다중채널 고해상도 터널 전방예측 탄성파 반사법탐사

Abstract

It is very difficult to select suitable geological research and geophysical exploration methods in tunnels constructed in hilly and mountainous areas, because geophysical and geological surveys and boring are very limited in pre-construction. This may lead that it is highly probable to encounter unexpected difficulties with poor geological conditions during tunnel construction. In this study, multi-channel seismic reflection exploration method at the tunnel face and portal was developed to anticipate and provide more detailed geological information of the geological disasters that frequently occur during tunnel construction. In order to obtain geological information directly in front of the tunnel, 96-channel 40Hz horizontal geophones were attached at the tunnel face in an interval of 0.2∼0.5 m.

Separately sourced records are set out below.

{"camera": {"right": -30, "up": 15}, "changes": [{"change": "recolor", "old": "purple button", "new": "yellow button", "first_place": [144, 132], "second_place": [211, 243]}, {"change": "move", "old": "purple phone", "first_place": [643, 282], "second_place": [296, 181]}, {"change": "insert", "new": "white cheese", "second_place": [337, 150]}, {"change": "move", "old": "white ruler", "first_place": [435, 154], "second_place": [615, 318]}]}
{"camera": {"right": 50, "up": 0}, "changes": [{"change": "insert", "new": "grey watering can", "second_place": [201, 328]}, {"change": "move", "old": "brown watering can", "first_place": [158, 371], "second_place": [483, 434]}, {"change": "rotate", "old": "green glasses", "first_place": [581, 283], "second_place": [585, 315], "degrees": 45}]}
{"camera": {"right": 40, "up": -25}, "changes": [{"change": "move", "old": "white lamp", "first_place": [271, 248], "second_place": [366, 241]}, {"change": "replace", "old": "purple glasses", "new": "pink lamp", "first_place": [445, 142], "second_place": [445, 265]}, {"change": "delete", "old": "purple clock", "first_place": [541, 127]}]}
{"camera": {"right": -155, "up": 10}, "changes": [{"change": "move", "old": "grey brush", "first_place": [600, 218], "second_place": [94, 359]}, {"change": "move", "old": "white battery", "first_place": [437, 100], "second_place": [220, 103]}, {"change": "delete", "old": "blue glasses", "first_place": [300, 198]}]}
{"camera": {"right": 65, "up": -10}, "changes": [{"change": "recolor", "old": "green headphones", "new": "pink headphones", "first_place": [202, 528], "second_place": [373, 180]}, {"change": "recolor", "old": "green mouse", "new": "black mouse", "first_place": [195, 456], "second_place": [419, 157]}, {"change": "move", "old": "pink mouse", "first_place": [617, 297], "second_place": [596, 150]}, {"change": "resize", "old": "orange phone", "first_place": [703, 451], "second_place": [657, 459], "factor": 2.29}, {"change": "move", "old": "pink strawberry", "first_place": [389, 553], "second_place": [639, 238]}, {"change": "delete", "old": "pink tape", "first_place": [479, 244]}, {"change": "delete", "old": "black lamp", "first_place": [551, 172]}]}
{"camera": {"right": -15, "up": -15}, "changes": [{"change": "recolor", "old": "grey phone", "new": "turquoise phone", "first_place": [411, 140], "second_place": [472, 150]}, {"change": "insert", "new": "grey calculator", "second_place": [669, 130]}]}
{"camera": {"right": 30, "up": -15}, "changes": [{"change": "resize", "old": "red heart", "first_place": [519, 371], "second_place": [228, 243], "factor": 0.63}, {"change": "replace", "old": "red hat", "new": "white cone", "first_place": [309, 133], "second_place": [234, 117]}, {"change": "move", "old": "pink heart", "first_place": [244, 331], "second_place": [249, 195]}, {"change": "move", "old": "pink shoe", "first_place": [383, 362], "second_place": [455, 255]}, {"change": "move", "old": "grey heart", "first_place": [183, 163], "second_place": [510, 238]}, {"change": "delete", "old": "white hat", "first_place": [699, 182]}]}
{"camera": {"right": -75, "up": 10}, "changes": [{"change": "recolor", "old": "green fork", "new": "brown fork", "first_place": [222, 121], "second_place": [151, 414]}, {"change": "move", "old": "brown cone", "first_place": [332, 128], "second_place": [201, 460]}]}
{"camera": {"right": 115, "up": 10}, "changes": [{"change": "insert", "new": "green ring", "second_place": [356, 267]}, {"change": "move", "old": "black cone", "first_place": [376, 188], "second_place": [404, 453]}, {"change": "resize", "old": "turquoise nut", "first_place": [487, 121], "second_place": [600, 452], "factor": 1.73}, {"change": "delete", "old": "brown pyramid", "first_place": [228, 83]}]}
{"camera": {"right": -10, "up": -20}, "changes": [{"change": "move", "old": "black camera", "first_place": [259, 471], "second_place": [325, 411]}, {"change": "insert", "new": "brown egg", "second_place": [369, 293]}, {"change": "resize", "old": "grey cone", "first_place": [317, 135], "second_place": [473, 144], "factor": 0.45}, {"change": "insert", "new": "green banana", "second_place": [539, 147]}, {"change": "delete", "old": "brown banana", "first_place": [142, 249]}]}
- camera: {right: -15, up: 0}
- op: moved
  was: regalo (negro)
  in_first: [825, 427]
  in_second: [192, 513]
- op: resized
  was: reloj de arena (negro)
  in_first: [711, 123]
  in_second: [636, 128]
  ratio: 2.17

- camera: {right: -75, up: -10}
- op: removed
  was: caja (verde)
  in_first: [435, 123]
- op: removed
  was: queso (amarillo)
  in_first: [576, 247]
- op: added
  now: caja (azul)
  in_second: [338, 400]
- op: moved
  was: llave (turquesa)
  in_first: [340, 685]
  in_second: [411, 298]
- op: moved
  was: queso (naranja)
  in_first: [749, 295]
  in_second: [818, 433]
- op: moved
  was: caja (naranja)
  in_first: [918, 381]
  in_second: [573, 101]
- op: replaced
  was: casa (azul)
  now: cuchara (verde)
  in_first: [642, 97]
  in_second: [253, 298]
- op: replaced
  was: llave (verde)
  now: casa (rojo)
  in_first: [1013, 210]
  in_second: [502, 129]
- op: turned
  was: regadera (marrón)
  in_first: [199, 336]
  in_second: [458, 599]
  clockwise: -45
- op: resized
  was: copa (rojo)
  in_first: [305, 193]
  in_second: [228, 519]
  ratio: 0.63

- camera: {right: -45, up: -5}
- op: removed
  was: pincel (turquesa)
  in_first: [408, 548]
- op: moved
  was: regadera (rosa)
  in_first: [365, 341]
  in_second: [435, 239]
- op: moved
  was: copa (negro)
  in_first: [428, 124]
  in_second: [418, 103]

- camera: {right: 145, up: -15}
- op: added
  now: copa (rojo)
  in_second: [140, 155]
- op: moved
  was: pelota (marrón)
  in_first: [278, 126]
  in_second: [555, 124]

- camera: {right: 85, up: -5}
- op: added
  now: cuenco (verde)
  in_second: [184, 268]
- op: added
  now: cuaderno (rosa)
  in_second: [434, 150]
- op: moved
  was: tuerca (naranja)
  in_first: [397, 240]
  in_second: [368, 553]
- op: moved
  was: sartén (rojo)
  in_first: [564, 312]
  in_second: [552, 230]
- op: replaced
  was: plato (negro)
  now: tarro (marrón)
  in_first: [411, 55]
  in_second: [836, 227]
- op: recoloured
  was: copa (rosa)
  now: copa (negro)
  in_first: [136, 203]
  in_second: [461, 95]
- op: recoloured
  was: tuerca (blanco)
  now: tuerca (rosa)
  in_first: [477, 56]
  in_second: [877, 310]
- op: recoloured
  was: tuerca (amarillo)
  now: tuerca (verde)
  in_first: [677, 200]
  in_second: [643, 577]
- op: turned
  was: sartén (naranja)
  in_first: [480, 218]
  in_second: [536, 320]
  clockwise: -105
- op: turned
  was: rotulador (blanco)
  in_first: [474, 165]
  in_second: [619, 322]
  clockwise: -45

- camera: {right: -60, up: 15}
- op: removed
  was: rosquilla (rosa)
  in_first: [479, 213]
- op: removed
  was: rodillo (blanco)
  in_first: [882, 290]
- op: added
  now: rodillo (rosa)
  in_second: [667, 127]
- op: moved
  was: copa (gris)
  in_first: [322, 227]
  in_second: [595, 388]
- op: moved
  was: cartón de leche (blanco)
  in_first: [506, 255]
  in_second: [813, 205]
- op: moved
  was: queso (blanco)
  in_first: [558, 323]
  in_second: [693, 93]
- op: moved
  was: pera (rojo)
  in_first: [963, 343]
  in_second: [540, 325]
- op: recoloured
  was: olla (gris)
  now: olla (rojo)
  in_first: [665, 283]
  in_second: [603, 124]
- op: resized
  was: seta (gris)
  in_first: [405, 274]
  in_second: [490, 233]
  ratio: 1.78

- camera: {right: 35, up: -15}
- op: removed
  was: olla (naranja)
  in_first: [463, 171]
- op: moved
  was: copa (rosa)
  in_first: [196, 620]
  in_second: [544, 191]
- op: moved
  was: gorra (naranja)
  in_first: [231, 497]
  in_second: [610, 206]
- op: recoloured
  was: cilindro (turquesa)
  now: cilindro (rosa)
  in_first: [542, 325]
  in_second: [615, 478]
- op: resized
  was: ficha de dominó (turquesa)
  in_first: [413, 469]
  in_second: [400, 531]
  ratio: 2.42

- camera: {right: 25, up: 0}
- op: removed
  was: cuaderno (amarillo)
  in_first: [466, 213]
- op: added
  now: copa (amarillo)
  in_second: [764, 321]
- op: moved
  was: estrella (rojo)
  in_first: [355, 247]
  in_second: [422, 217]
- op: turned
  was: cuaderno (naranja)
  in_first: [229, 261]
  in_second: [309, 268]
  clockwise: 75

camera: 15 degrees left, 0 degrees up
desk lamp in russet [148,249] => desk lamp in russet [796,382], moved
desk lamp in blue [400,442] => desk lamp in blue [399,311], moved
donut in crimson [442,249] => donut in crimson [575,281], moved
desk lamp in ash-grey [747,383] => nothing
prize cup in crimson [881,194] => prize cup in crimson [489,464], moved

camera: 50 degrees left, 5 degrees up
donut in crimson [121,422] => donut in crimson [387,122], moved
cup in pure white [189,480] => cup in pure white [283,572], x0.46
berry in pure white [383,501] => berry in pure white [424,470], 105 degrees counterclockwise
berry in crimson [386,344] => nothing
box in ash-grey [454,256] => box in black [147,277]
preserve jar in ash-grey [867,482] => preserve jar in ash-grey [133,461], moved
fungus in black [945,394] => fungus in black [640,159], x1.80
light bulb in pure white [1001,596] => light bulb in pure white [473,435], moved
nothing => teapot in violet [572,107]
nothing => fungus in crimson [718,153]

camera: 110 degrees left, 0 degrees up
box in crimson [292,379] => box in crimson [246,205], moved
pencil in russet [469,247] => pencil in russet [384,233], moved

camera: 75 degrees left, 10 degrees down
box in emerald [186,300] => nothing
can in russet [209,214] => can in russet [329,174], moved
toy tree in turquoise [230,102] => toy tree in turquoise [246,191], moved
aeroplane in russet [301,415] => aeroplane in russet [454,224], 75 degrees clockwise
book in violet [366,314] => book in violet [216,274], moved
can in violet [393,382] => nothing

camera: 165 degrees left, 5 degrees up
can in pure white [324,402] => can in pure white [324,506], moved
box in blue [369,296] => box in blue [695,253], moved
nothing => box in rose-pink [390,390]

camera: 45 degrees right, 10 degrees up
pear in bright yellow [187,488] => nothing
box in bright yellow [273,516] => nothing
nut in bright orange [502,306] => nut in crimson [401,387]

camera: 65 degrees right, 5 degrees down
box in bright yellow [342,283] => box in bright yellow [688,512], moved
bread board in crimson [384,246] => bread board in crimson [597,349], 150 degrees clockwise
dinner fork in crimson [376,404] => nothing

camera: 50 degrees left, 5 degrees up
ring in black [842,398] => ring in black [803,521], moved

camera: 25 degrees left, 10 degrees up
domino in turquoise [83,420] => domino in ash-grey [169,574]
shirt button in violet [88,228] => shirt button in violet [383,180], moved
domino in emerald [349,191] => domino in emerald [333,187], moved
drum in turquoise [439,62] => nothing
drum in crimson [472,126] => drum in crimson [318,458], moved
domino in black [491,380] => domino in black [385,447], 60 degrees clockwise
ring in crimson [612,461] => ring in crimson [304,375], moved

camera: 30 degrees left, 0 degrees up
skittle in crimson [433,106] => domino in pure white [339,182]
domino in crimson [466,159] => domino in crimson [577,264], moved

Also, clay and geophone mounts were used to increase the degree of close contact with the tunnel face. A total of four horizontal and vertical spreads were installed considering the tunnel face size and geological condition. For a CDP method sources were generated by air hammer, 1.5kg hammer, and shotgun at each geophone point. Seismic reflection data were recorded by 96-channel seismograph with 24bit A/D conversion. In the main data processing stage, digital filtering was applied to remove the low-frequency noise represented by tunnel-wave, and other on-site noise. In the final step, high resolution seismic reflection profiles were obtained through a pre-stack migration process. TSP results for the Goryeong 1 and Haengchi 2 tunnels, high resolution seismic reflection sections with depths more than 300∼400 m were achieved. These results were compared the results from face mapping and horizontal boring verified and a good agreement was obtained. This multi-channel reflection TSP(using CDP stack) is designed to obtain directly the geological properties ahead of the tunnel, which can be used to predict the geological risk factors (faults, fractured zone, water zone), and considered as a very cost-effective and expeditious method for seismic imaging ahead of a tunnel face.